# Que hacer con una pantalla lcd,  que no se usa?



## zaylets (May 15, 2009)

Hola a todos, me dedico a la reparacion de computadoras y notebooks basicamente, por lo general siempre van quedando algunas pantallas de notebooks antiguas que se apilan y apilan y apilan, y la idea seria en ocuparla en algo novedoso y he buscado en internet, alguna forma de reocuparlas, pero no he encontrado nada. 

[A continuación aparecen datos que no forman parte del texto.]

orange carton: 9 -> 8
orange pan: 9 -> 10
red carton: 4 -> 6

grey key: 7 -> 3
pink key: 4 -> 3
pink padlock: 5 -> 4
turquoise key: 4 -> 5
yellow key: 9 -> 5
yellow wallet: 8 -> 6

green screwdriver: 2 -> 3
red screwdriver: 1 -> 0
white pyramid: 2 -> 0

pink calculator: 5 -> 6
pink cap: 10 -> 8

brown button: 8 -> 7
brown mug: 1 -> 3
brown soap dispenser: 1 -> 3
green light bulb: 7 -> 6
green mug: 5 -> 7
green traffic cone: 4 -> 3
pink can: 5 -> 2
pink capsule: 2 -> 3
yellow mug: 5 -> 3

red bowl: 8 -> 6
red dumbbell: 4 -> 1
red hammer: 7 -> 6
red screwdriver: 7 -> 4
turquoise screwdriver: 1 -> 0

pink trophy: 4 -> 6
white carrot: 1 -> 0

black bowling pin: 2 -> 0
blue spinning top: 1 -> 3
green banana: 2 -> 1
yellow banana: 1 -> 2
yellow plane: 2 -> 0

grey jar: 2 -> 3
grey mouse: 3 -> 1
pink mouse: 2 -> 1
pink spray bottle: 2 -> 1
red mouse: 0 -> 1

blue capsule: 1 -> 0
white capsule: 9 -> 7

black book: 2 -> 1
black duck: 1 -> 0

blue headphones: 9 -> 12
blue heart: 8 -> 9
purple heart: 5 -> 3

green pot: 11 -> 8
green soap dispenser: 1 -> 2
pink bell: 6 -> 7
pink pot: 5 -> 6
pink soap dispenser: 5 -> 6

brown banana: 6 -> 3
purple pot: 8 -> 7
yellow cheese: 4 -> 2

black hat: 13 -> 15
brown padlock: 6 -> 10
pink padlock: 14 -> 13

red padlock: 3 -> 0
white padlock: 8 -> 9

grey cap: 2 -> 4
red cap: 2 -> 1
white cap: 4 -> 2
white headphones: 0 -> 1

Si a alguien se le ocurre algo que postee.


----------



## luisgrillo (May 15, 2009)

puedes sacarle las lamparas que tienen, con todo y circuiteria para hacerte una lampara de mesa


----------



## jalva (May 20, 2009)

Por mas que he buscado no puedo encontrar el pinout de esos lcd's y mucho menos algun protocolo para poder controlarlo con un pic , por ejemplo. Algunos de ellos son verdadero misterio ya que si existe una hoja de datos, casi seguro está en chino


----------



## Tacatomon (May 20, 2009)

Es como buscarle tres pies al gato. Los datasheets deben de existir... pero del japoner te vas a acordar...
Otra seria buscar sus hojas de aplicacion o Flyer o algo así. Para algo deben de servir, aunque den luz blanca.

Suerte y saludos.


----------